I don't know whether they have a specific French <--> Chinese model. They might,...

ogrisel · on Jan 15, 2015

New neural machine translation architectures are experimenting with pairs of neural encoders / decoders, one pair for each language and a shared language independent vector space for the meaning of all words:

http://arxiv.org/abs/1406.1078

http://arxiv.org/abs/1409.3215

http://arxiv.org/abs/1410.8206

So the total number of models is still linear with the number of languages.

I do not know whether this new generation of translation models is leveraged by the google translation app though.

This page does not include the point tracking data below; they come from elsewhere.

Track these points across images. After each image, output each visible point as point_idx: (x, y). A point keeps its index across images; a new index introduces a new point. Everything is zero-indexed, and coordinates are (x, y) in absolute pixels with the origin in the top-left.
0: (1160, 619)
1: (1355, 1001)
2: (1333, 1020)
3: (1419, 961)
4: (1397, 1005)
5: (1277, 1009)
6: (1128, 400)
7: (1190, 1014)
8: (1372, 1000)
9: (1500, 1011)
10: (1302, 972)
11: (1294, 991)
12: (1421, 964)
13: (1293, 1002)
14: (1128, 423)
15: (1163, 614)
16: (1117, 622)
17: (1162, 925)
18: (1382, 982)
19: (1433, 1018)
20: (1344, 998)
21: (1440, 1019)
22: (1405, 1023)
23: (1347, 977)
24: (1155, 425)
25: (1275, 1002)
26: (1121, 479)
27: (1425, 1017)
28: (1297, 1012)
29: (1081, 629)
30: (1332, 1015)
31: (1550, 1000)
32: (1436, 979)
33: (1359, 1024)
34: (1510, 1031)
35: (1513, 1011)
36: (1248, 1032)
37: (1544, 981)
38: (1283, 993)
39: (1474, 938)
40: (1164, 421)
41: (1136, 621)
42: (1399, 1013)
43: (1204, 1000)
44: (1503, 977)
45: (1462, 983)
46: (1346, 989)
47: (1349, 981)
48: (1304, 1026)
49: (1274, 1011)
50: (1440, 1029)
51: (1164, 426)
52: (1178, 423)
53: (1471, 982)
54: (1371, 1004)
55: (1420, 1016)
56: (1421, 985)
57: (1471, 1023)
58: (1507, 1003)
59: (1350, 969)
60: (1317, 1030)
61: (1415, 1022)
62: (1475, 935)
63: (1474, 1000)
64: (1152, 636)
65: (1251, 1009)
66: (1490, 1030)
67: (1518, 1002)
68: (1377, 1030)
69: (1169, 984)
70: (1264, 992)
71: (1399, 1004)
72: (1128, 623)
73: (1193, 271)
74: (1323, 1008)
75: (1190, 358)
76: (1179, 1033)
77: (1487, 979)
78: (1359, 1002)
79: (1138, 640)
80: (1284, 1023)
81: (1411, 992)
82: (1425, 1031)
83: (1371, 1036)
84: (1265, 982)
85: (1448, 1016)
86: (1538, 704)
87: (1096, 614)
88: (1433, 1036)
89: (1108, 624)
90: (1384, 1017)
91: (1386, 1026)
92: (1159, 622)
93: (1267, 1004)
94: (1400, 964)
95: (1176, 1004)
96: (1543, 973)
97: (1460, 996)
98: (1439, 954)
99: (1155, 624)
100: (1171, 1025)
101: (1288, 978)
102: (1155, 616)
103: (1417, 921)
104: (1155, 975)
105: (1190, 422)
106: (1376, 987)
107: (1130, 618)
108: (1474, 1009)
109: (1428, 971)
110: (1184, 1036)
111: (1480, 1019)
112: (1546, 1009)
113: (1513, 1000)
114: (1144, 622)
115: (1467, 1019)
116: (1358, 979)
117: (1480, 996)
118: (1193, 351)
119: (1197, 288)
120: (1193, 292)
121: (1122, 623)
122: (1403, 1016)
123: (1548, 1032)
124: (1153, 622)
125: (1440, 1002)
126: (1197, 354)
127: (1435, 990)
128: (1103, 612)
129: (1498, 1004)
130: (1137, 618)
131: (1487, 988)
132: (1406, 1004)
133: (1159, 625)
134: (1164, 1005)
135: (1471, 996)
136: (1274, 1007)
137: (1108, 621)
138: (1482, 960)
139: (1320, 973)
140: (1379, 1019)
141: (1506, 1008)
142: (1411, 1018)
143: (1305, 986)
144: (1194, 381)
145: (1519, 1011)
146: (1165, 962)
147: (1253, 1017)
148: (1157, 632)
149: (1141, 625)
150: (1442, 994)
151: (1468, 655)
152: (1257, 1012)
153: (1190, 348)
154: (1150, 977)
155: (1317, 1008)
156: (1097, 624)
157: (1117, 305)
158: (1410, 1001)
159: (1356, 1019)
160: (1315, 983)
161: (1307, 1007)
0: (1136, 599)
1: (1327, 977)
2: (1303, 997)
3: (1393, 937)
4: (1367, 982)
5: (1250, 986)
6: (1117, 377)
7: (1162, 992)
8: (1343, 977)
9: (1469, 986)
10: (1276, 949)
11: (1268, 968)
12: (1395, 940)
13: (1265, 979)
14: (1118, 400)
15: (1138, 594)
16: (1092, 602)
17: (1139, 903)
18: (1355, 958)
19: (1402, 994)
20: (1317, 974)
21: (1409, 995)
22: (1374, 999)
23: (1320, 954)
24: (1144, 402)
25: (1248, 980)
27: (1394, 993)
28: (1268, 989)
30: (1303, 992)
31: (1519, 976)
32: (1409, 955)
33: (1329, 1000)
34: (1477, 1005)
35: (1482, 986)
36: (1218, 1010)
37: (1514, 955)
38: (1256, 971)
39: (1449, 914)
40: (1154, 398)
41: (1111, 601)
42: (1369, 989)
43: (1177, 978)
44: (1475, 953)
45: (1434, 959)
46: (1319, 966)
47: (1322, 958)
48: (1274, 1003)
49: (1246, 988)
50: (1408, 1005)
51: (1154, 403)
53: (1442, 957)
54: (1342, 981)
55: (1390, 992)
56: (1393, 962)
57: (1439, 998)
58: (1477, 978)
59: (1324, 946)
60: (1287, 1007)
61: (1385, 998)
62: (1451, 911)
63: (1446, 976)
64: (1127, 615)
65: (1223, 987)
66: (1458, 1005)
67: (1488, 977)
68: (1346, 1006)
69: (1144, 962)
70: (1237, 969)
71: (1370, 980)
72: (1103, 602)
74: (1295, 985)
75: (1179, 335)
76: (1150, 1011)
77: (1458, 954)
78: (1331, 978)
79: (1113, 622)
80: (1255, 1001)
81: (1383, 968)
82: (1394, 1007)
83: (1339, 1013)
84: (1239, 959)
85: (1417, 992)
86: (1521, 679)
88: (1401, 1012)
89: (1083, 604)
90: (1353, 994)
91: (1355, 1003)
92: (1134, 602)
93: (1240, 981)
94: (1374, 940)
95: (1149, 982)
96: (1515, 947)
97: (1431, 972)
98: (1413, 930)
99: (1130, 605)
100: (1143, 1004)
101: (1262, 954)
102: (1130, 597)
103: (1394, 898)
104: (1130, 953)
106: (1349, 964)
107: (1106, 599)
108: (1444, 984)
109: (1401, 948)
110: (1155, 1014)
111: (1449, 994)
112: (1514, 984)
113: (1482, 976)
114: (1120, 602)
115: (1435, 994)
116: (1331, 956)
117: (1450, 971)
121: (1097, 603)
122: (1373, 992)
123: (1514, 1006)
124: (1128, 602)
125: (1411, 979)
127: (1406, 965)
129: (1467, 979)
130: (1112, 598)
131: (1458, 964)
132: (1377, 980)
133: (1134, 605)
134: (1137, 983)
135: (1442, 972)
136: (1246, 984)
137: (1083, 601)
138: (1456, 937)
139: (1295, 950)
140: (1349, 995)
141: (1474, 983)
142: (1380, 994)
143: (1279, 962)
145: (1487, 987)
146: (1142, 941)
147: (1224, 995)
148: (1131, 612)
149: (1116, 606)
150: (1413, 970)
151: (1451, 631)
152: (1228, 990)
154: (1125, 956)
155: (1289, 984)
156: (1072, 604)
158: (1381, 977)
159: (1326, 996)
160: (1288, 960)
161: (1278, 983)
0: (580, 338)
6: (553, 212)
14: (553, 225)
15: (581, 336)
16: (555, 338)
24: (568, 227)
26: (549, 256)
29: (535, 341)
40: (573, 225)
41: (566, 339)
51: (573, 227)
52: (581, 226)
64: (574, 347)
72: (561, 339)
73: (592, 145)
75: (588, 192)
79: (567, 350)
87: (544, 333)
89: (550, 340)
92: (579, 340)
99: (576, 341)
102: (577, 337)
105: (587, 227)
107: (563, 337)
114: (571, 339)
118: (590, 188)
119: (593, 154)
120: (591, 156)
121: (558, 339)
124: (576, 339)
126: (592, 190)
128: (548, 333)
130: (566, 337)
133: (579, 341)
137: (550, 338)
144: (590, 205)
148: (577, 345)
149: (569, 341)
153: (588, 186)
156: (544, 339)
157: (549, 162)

Also pairs of languages for which their are big amount of parallel training data will still be favored.

rancur · on Jan 15, 2015

> Also pairs of languages for which their are big amount of parallel training data will still be favored.

wouldn't bible translations help?

ogrisel · on Jan 15, 2015

It might but:

- the vocabulary and topics covered in the bible is quite different from today's written and spoken text, especially phone discussions or social network messages.

- other aligned corpora such as http://www.statmt.org/europarl/ are much larger than the bible (several millions of tokens for most pairs vs less than 1 million for the Bible)

Agreed that http://www.statmt.org/europarl/ does not cover non-European languages.

dragonwriter · on Jan 15, 2015

> so MT systems usually back off to English as a pivot language

That's an interesting choice, because English lacks features some other languages might have, and thus you end up distorting through English. I remember considerable work from different sources a ways back toward a constructing artificial languages for this purpose so to mitigate the introduction of ambiguity by using an existing natural language as a pivot language, I'm surprised that natural language as the pivot is the state of the art (though I'm not surprised that English is the pivot language given that.)

syllogism · on Jan 15, 2015

It's just weight of research hours, and weight of data. Our English numbers are almost always better in NLP.